Class of 1868 Prize Winner Kaya Patel ’26
By BowdoinA Story Described by Many Titles. Commencement address by Kaya Patel ’26.
President Zaki, Members of the College, and Guests, many of you may know me as a member of your class council, an editor of the Bowdoin Orient, or even as the girl who researched ketamine (don’t worry it was for therapeutic purposes). However, something that few people know is that I’ve given a title to every day of my college experience. Titles can range from little anecdotes that made me smile to the most important part of my day. For example, March 16, 2026 was “Curse My Genetically Weak Gums.” (We’ll come back to this point in a second). I started the titles as a way to catch up with a high school friend, but this daily routine turned into one of the most meaningful practices in my life.
Over spring break as I recovered from gum surgery (hence the example title), I felt quite restless as I was unable to move my mouth all day. This really forced me to sit with my thoughts, something that I’m notoriously bad at. With graduation looming in the distance, a lot of these thoughts were centered around the future, and to avoid them, I grounded myself in the past. For the first time, I read through my old titles one by one from the beginning.
In some ways, it felt as if no time had passed since I reluctantly hugged my parents goodbye, wiping tears as I entered Farley Field House. Yet, I no longer recognized that version of myself. I looked back with perspective and clarity on moments that at the time felt so sweeping. Reading the titles was like rifling through a flipbook of the scenes that shaped me.
In the early days, everything was so new and exciting. From titles like “The Crazy Life of a First-Year During Orientation” to “Nothing like a Six-Hour Lab on a Beautiful Maine Coast Day,” I was in awe of college life and this place I was learning to call home. But in my first year, I also wrote titles like “Navigating My New Normal” which reflected the overwhelm, anxiety, and excitement of starting college. Over time, my titles featured the same people, patterns, and reflections, yet, the way in which I wrote about my days changed. I became the author of my own story instead of a passive observer.
During sophomore year, I wrote, “Making this place feel like home,” as I unloaded my things in MacMillan House. By April, I added, “Today is going to be a good day because I say it is.” And by senior year, I even asserted “this is how to live.” The evolution of my titles reflected my growing agency and security in who I was.
I recently learned about the concept of “sonder,” a term coined by John Koenig in The Dictionary of Obscure Sorrows. Sonder is the concept that each random passerby has their own vivid life, filled with their own ambitions, friends, routines, and worries. It is the realization that all of us have developed our own complex and distinct lives at Bowdoin but have weaved in and out of each other’s—maybe without even noticing it.

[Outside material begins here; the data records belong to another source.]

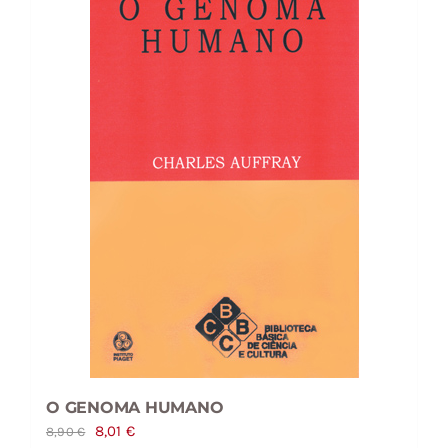
O GENOMA HUMANO
O
O
8,01
€
8,90
€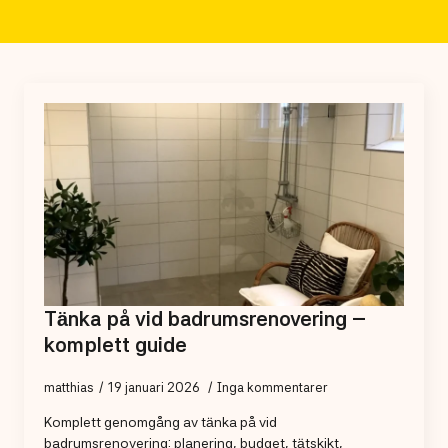
Tänka på vid badrumsrenovering –
komplett guide
matthias
19 januari 2026
Inga kommentarer
Komplett genomgång av tänka på vid
badrumsrenovering: planering, budget, tätskikt,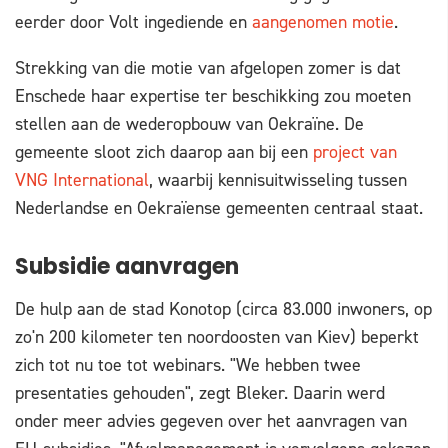
eerder door Volt ingediende en
aangenomen motie
.
Strekking van die motie van afgelopen zomer is dat
Enschede haar expertise ter beschikking zou moeten
stellen aan de wederopbouw van Oekraïne. De
gemeente sloot zich daarop aan bij een
project van
VNG International
, waarbij kennisuitwisseling tussen
Nederlandse en Oekraïense gemeenten centraal staat.
Subsidie aanvragen
De hulp aan de stad Konotop (circa 83.000 inwoners, op
zo'n 200 kilometer ten noordoosten van Kiev) beperkt
zich tot nu toe tot webinars. "We hebben twee
presentaties gehouden", zegt Bleker. Daarin werd
onder meer advies gegeven over het aanvragen van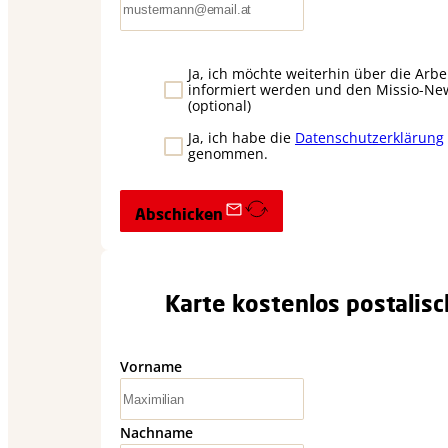
Ja, ich möchte weiterhin über die Arbe
informiert werden und den Missio-New
(optional)
Ja, ich habe die
Datenschutzerklärung
genommen.
Abschicken
Alternative:
Karte kostenlos postalisc
Vorname
Nachname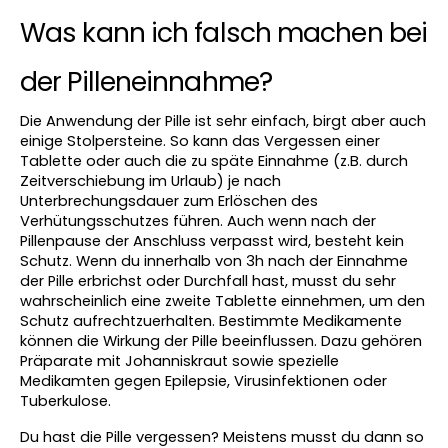
Was kann ich falsch machen bei 
der Pilleneinnahme? 
Die Anwendung der Pille ist sehr einfach, birgt aber auch 
einige Stolpersteine. So kann das Vergessen einer 
Tablette oder auch die zu späte Einnahme (z.B. durch 
Zeitverschiebung im Urlaub) je nach 
Unterbrechungsdauer zum Erlöschen des 
Verhütungsschutzes führen. Auch wenn nach der 
Pillenpause der Anschluss verpasst wird, besteht kein 
Schutz. Wenn du innerhalb von 3h nach der Einnahme 
der Pille erbrichst oder Durchfall hast, musst du sehr 
wahrscheinlich eine zweite Tablette einnehmen, um den 
Schutz aufrechtzuerhalten. Bestimmte Medikamente 
können die Wirkung der Pille beeinflussen. Dazu gehören 
Präparate mit Johanniskraut sowie spezielle 
Medikamten gegen Epilepsie, Virusinfektionen oder 
Tuberkulose.
Du hast die Pille vergessen? Meistens musst du dann so 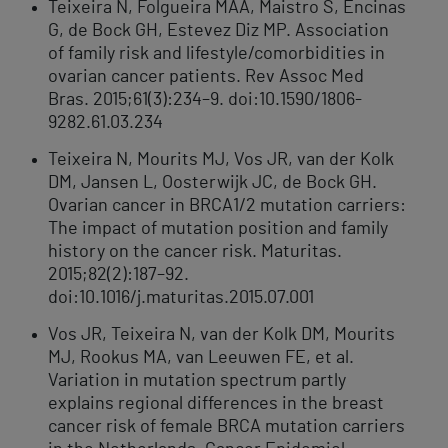
Teixeira N, Folgueira MAA, Maistro S, Encinas
G, de Bock GH, Estevez Diz MP. Association
of family risk and lifestyle/comorbidities in
ovarian cancer patients. Rev Assoc Med
Bras. 2015;61(3):234–9. doi:10.1590/1806-
9282.61.03.234
Teixeira N, Mourits MJ, Vos JR, van der Kolk
DM, Jansen L, Oosterwijk JC, de Bock GH.
Ovarian cancer in BRCA1/2 mutation carriers:
The impact of mutation position and family
history on the cancer risk. Maturitas.
2015;82(2):187–92.
doi:10.1016/j.maturitas.2015.07.001
Vos JR, Teixeira N, van der Kolk DM, Mourits
MJ, Rookus MA, van Leeuwen FE, et al.
Variation in mutation spectrum partly
explains regional differences in the breast
cancer risk of female BRCA mutation carriers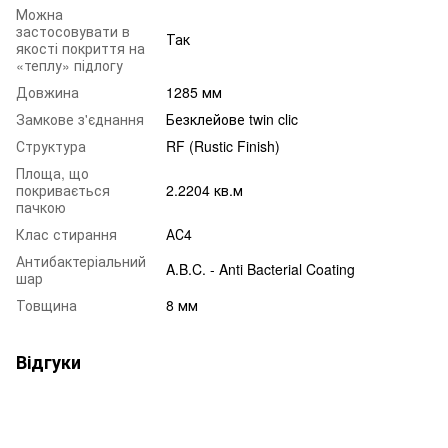
Можна
застосовувати в
Так
якості покриття на
«теплу» підлогу
Довжина
1285 мм
Замкове з'єднання
Безклейове twin clic
Структура
RF (Rustic Finish)
Площа, що
покривається
2.2204 кв.м
пачкою
Клас стирання
АС4
Антибактеріальний
A.B.C. - Anti Bacterial Coating
шар
Товщина
8 мм
Відгуки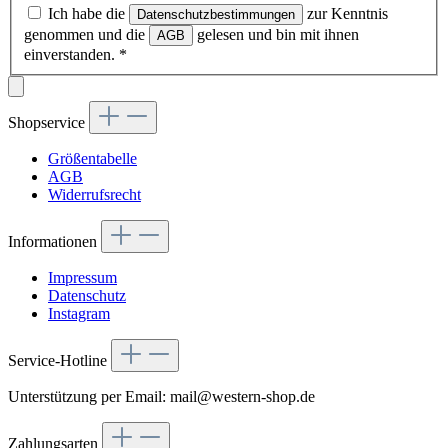
Ich habe die
zur Kenntnis
Datenschutzbestimmungen
genommen und die
gelesen und bin mit ihnen
AGB
einverstanden.
*
Shopservice
Größentabelle
AGB
Widerrufsrecht
Informationen
Impressum
Datenschutz
Instagram
Service-Hotline
Unterstützung per Email: mail@western-shop.de
Zahlungsarten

In that moment, I recognized that it was you, my fellow authors, each writing your own stories, that fostered our collective growth. In February 2023, I wrote, “It's -41 degrees, but I'm warmed by the people around me,” and that April, “Get yourself some friends that would searchfor you across campus because you weren't home by 1 a.m.” I found those friends, and I hope you have too.
Through my titles, I saw what mattered most throughout the last four years. It was the meals with friends and late-night talks in the living room. It was when I decided to do something spontaneous just because a friend asked me to. It was the laugh I shared with someone I just met. And while you may not have titled your days, you too have had all of these moments that I have made up mine. You have become the author of your own unique story. You transitioned from being overwhelmed by college to shaping the institution. And you all played an important role in each other’s stories. I’ll leave you with the question, what title would you give to this day? What title would you give to the most meaningful days in your Bowdoin experience? I now know standing here that mine will be “Thank You Bowdoin.”